» Records for the exercise
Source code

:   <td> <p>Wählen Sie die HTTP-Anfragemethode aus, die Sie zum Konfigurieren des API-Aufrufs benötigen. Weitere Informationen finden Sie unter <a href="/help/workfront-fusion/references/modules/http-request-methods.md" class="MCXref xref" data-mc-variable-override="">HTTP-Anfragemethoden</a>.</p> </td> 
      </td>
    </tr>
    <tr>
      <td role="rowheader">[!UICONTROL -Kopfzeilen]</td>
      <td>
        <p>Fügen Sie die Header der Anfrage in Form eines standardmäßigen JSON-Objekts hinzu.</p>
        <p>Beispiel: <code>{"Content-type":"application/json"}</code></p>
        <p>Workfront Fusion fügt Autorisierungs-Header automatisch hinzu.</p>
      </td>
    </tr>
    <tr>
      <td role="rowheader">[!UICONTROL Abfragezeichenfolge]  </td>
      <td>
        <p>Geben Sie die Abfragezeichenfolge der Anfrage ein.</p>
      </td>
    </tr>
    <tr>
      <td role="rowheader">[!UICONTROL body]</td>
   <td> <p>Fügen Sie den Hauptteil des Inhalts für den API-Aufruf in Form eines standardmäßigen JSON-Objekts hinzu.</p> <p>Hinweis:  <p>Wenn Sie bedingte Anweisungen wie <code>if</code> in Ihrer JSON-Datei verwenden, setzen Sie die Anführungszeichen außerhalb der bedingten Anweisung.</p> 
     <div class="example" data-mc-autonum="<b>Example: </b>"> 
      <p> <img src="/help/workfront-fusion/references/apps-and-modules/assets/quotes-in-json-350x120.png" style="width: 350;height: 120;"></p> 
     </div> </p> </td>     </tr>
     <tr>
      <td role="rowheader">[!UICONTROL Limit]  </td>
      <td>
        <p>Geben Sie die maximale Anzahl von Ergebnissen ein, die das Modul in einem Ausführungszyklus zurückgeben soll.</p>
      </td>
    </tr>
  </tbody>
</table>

» What to produce
Convert every line of the records into a numbered list, leaving out any blank lines.

» Task solution
1. Source code
2. :   <td> <p>Wählen Sie die HTTP-Anfragemethode aus, die Sie zum Konfigurieren des API-Aufrufs benötigen. Weitere Informationen finden Sie unter <a href="/help/workfront-fusion/references/modules/http-request-methods.md" class="MCXref xref" data-mc-variable-override="">HTTP-Anfragemethoden</a>.</p> </td> 
3.       </td>
4.     </tr>
5.     <tr>
6.       <td role="rowheader">[!UICONTROL -Kopfzeilen]</td>
7.       <td>
8.         <p>Fügen Sie die Header der Anfrage in Form eines standardmäßigen JSON-Objekts hinzu.</p>
9.         <p>Beispiel: <code>{"Content-type":"application/json"}</code></p>
10.         <p>Workfront Fusion fügt Autorisierungs-Header automatisch hinzu.</p>
11.       </td>
12.     </tr>
13.     <tr>
14.       <td role="rowheader">[!UICONTROL Abfragezeichenfolge]  </td>
15.       <td>
16.         <p>Geben Sie die Abfragezeichenfolge der Anfrage ein.</p>
17.       </td>
18.     </tr>
19.     <tr>
20.       <td role="rowheader">[!UICONTROL body]</td>
21.    <td> <p>Fügen Sie den Hauptteil des Inhalts für den API-Aufruf in Form eines standardmäßigen JSON-Objekts hinzu.</p> <p>Hinweis:  <p>Wenn Sie bedingte Anweisungen wie <code>if</code> in Ihrer JSON-Datei verwenden, setzen Sie die Anführungszeichen außerhalb der bedingten Anweisung.</p> 
22.      <div class="example" data-mc-autonum="<b>Example: </b>"> 
23.       <p> <img src="/help/workfront-fusion/references/apps-and-modules/assets/quotes-in-json-350x120.png" style="width: 350;height: 120;"></p> 
24.      </div> </p> </td>     </tr>
25.      <tr>
26.       <td role="rowheader">[!UICONTROL Limit]  </td>
27.       <td>
28.         <p>Geben Sie die maximale Anzahl von Ergebnissen ein, die das Modul in einem Ausführungszyklus zurückgeben soll.</p>
29.       </td>
30.     </tr>
31.   </tbody>
32. </table>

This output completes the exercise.